2/10
By the numbers
23 September 2008
Warning: Spoilers
First: a warning.

I recently saw this movie on DVD in the Universal 'Hitchcock Collection' series. The source print looks to be in immaculate condition, but the image is a bit soft, suggesting it might be a second generation copy straight from video. The framing is far too tight, so all the compositions are terrible. Even the title of the movie is cropped. I gather from other IMDb reviews that there is a much better version available.

Mr and Mrs Smith is just a footnote to Hitchcock's career.

In his lengthy interviews with Francois Truffaut in the Sixties, Hitchcock gave a comprehensive overview of his whole body of work, but all he could say about this picture is that he did it as a favour to Carole Lombard and that he didn't understand the characters so just photographed Norman Krasna's screenplay.

In truth, there is not much more that needs to be said.

It is a screwball comedy out of the same mould as It Happened One Night, His Girl Friday and Philapdelphia Story.
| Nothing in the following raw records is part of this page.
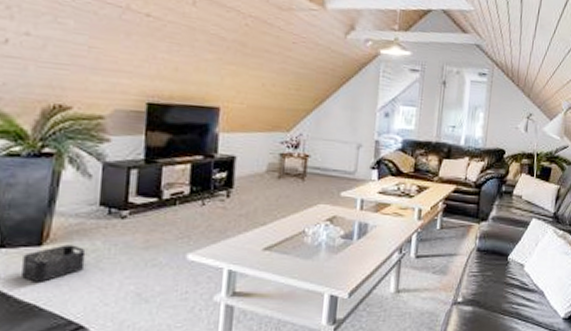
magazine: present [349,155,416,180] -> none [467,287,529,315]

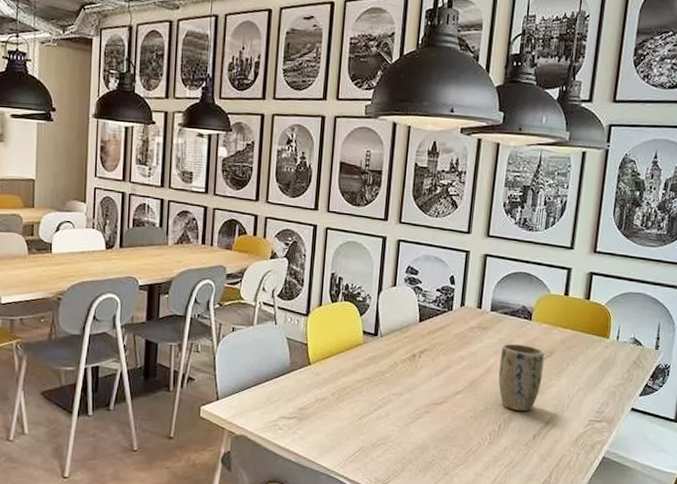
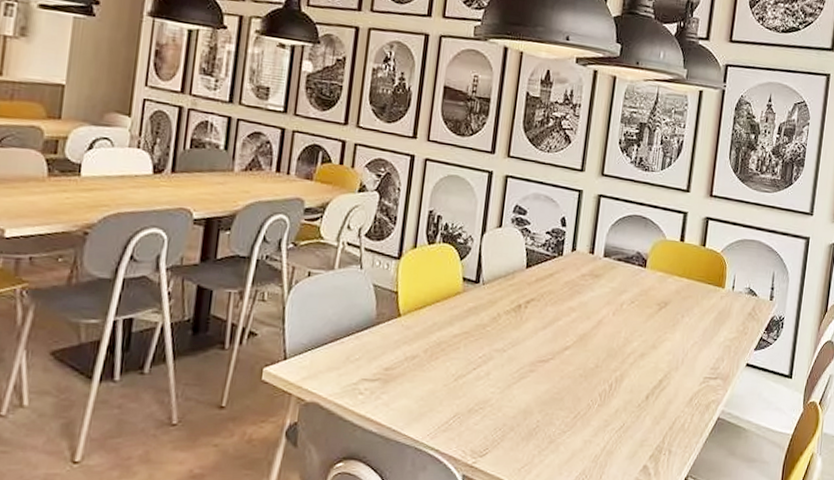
plant pot: present [498,343,545,412] -> none [610,293,659,369]

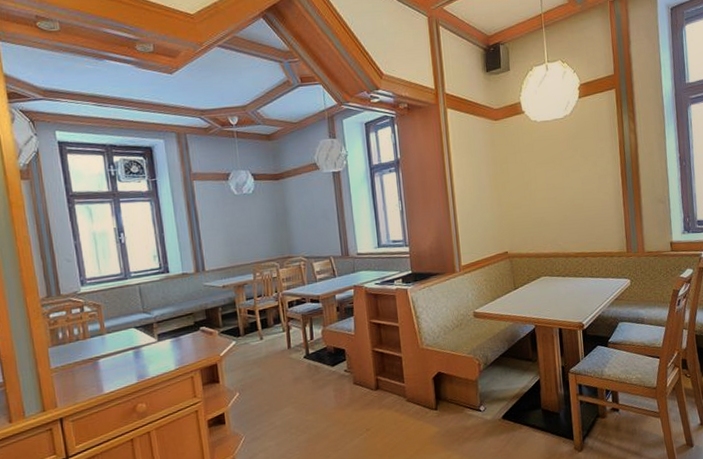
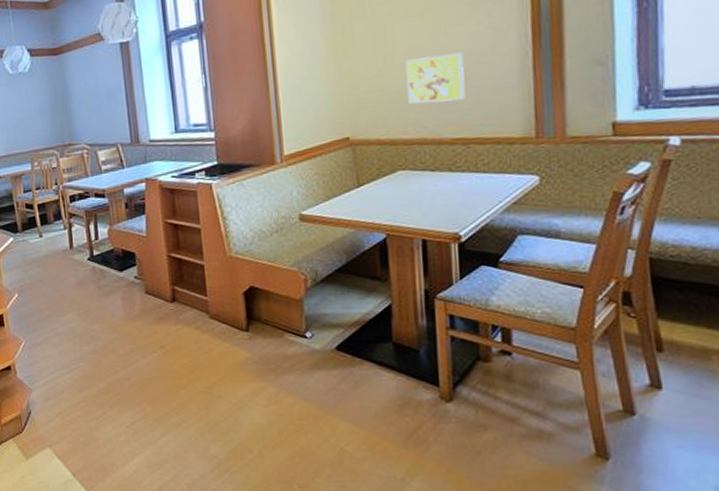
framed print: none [544,190,583,227] -> present [406,52,466,104]

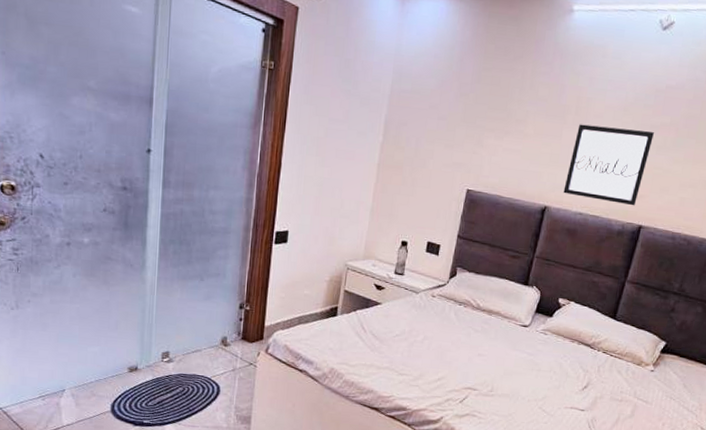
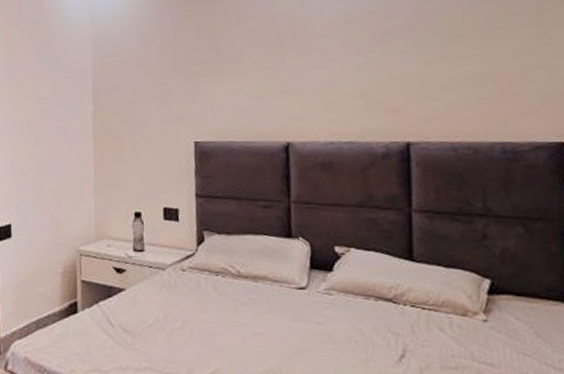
wall art: present [563,124,654,206] -> none [300,38,394,125]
Carole Lombard is a typically feisty wife who learns that her marriage is technically invalid, falls out with with her husband on the flimsiest of pretexts and spends most of the picture being 'adorably' unreasonable.

Robert Montgomery does well enough as the put upon husband, but it is hard not to lose patience with him. Long before the end of the movie the audience is saying: "dump the silly cow, she's not worth it."

Gene Raymond plays the best friend with whom she becomes engaged. He is supposed to be a courtly, 'old family' Southerner, although this is not obvious from his accent and only really becomes apparent in the drunk scene (which he otherwise plays very well). He is an honourable, generous, teetotal gentleman, so of course he is bullied and patronised by Robert Montgomery and made the butt of many of the jokes - although he is not as badly treated as the similar Ralph Bellamy character in His Girl Friday.

This movie feels like it was made by people who only knew of screwball comedies by reputation, but hadn't actually seen one. For example, a good screwball comedy has a strong central idea with a number of on-going comic threads that continually intertwine and overlap. Here, all the comedy elements are just strung out, like beads on a necklace. This is screwball comedy by the numbers.

It is the same with the direction. Typically, these comedies race along at an ever increasing pace that rises to near hysteria by the end. Hitchcock doesn't get this. His direction is somewhat lethargic and the picture becomes a stately succession of scenes that all seem slightly over-written (but under-nourished) and slightly too long. He was never a particularly good director of actors so he just lets the cast get on with it. They do OK.

Hitchcock had a good sense of humour, which he frequently used in his thrillers, but he had no feel for comedy as a genre. His later Trouble with Harry was also a misfire, for similar reasons to this movie, but at least he was involved in that picture. Here he is just going through the motions.

All the people connected with this movie were good solid professionals so it is not especially bad. It just feels a bit derivative, over-familiar, over-long and ultimately rather flat.

Mr and Mrs Smith is one for Carole Lombard fans and Hitchcock completists only.